A pergunta, oportuna, salta da tampa ante a ameaça de virmos a ser novamente engolidos pela máxima "lampedusiana": mudar tudo para que tudo fique na mesma...

Porém, nem oito, nem oitenta. A resposta àquela pergunta, não sairá de uma arma de destruição massiva, mas também não será envolvida em grinaldas.

Não havendo espaço para festivais de fogo de artifício, não se abrirá igualmente alas à instauração de um cenário apocalíptico que oponha "todos contra todos". Não, nada disso.

Desde logo porque sente-se no ar a fermentação crítica de uma mudança de atitude dos governados para com os governantes de carácter irreversível.

Sente-se no ar a calibragem de um novo espírito de liberdade que, impulsionado de baixo para cima e avesso ao inconformismo, se ergue agora para fazer prevalecer o direito à indignação dos cidadãos contra sucessivas operações de cosmética que, por aqui, continuam a embrulhar em exótico bálsamo o nosso sistema democrático.

E sente-se ainda no ar a noção dos gigantescos estragos provocados pela embriaguez do "boom" petrolífero propulsora de uma perigosa deriva governativa.

Mas, no ar clama-se também pelo surgimento de reformadores portadores de uma mente "desmineralizada", que sejam capazes de oferecer à sociedade um pensamento político mais racional e uma visão da coisa pública mais estruturada.

No ar ergue-se ainda o desabrochar de reivindicações de uma cidadania que, depois de ter sido conduzida, durante vários anos, em contramão, ao impor agora como imperativo político e moral a arrumação e desinfestação da casa de diversas pandemias sociais, exige a imersão de uma liderança que, mesmo escrevendo direito por linhas tortas, saiba ao menos reconhecer que o poder do dinheiro mal gerido pelos governantes é sempre inversamente desproporcional à lucidez política, à noção de racionalidade governativa e ao bom senso dos governados.

Se "partir os dentes" ao ciclo de monopólios prevalecente constituiu uma espécie de "Grito de Ipiranga", a via verde para as reformas num sector nevrálgico para a economia - os petróleos - pode ter sido betumada no mais poderoso activo do país - a Sonangol - com a separação do exercício, em simultâneo, da atividade concessionária da atividade de exploração.

Escreveu-se assim direito porque houve coragem política para dar um pontapé no desfile de conflitos de interesses que, assente no império da corrupção, acabou por provocar a degradação da imagem da companhia.

Escreveu-se direito porque a sua governança passou agora a estar virada exclusivamente para o seu "core bussiness", pondo fim à ilusão besuntada na testa dos seus funcionários que julgavam que pertenciam a um Estado dentro de outro Estado...

Escreveu-se direito porque começou-se a quebrar o ciclo vitorioso da acumulação de ociosidade em pessoal, do triunfo da morte de competências à deriva, da dispersão de energias de recursos técnicos e do descontrolo de meios financeiros que, sem qualquer escrutínio auditorial, acabaram por provocar há oito anos a sua falência técnica.

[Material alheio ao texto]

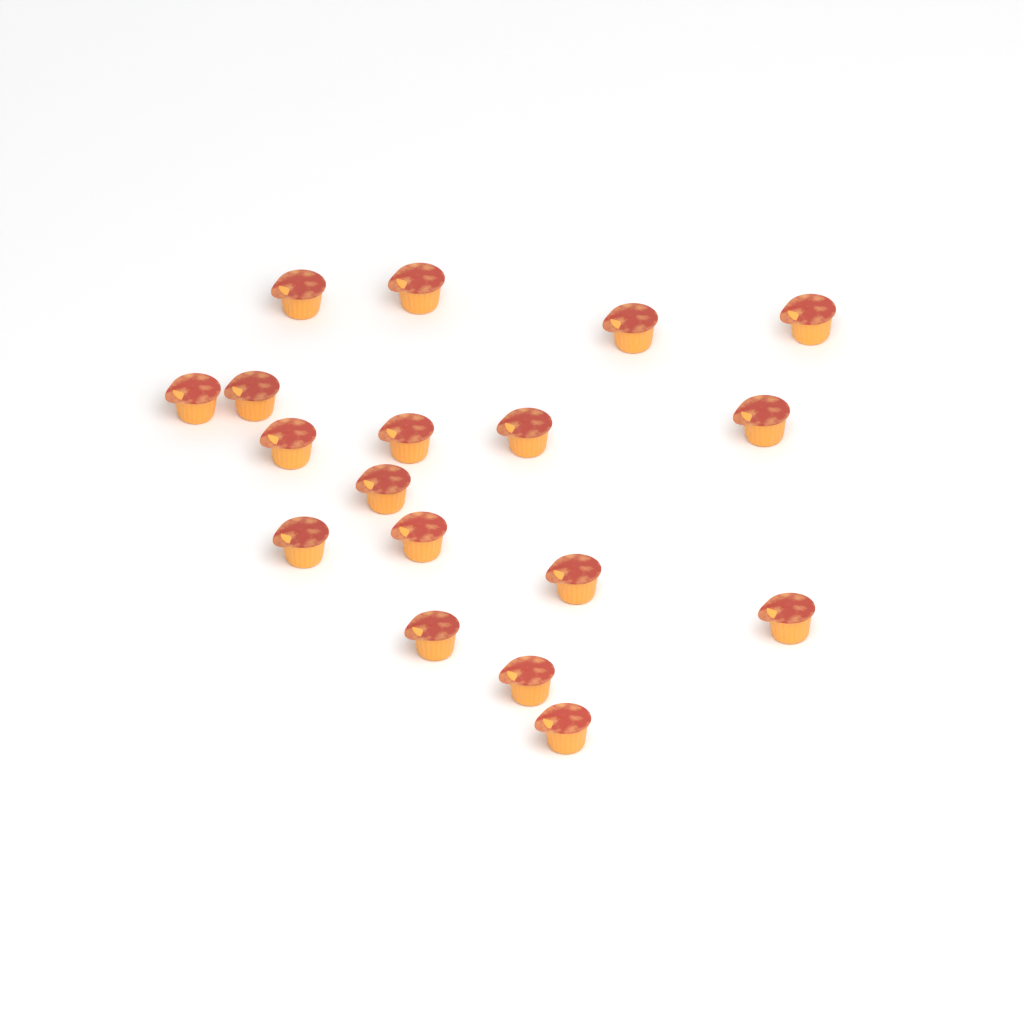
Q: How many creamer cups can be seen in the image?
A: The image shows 18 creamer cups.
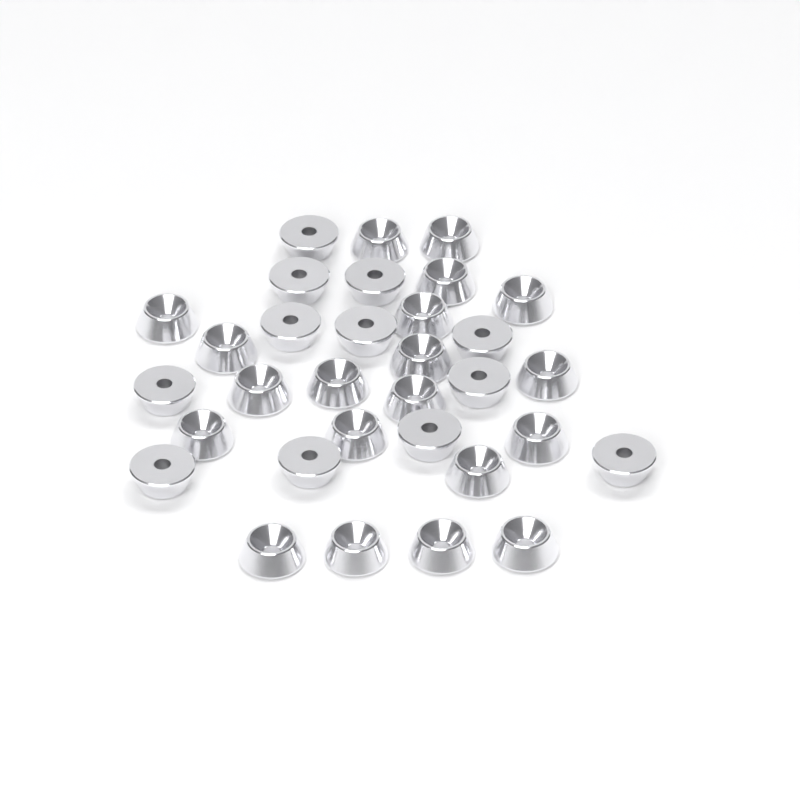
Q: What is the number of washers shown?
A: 32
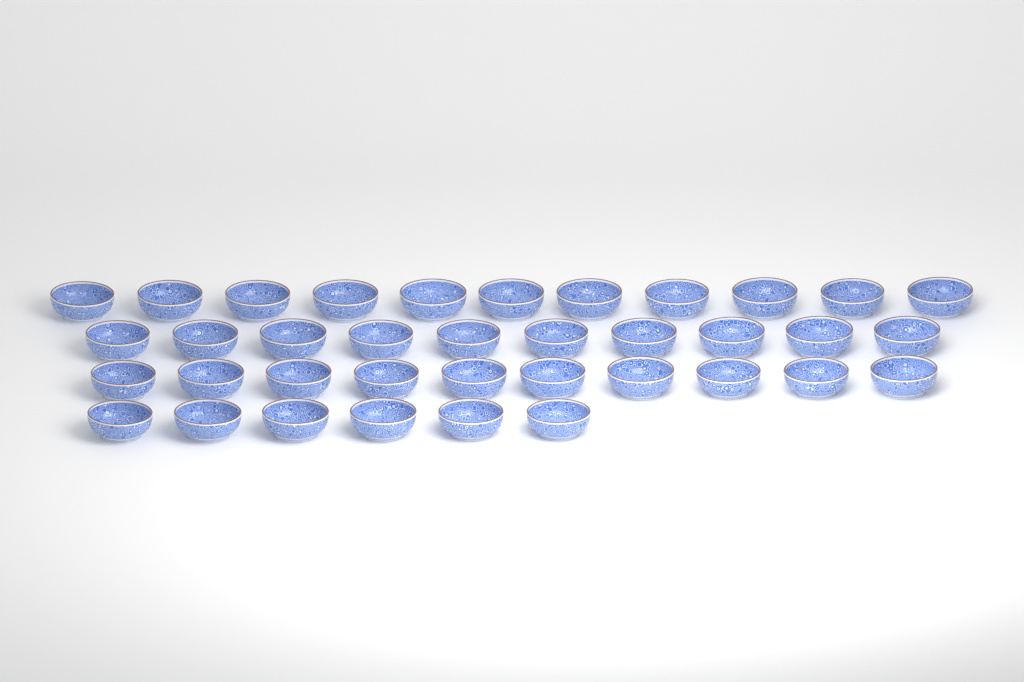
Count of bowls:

Escreveu-se direito porque a Sonangol está agora obrigada a preparar-se para enfrentar o mercado da concorrência, em igualdade de circunstância, com as demais operadoras petrolíferas.

Escreveu-se direito porque em obediência às regras de transparência e em busca das práticas que conferem maiores garantias de credibilidade aos parceiros, entregou-se, finalmente, a função concessionária a um organismo - a Agência Nacional de Petróleos.

Endireitadas algumas das linhas tortas com que, por aqui, no passado, se coseram as nossas políticas públicas, com uma nova escritura em andamento, começam agora a levantar-se dúvidas sobre a arquitectura das reformas e sobre o perfil dos reformadores.

Dei por mim, por isso, a projectar um rápido olhar sobre a obra de Deng Xiao Ping. E lembrei-me então, que este (quase) anão de metro e meio impulsionador da política de "portas abertas" na China, ao demonstrar ao mundo que tamanho não é documento, atirou-se às reformas munido de três armas:

uma forte convicção na mudança sob uma liderança firme, a "paciência de chinês" alicerçada numa visão de longo prazo e uma elite política séria, comprometida e bem preparada.

E, logo lembrei-me também de João Lourenço. Lembrei-me de um Presidente que, alimentando o país com uma forte vontade de mudança, está, porém, a tornar-se vítima dos seus próprios erros de "casting" e de algumas decisões governamentais que, tomadas por impulso e sem efeitos no bolso dos cidadãos, ao gerarem a descrença, na China certamente levariam o velho Deng a corrigir o tiro.

Lembrei-me que a prevalência por aqui de um ambiente de negócios difuso e a incapacidade dos poderes públicos vencerem alguns desafios sociais básicos estão a revelar que, em muitos casos, a incompetência pode estar a ser muito mais danosa para a governação do que a corrupção.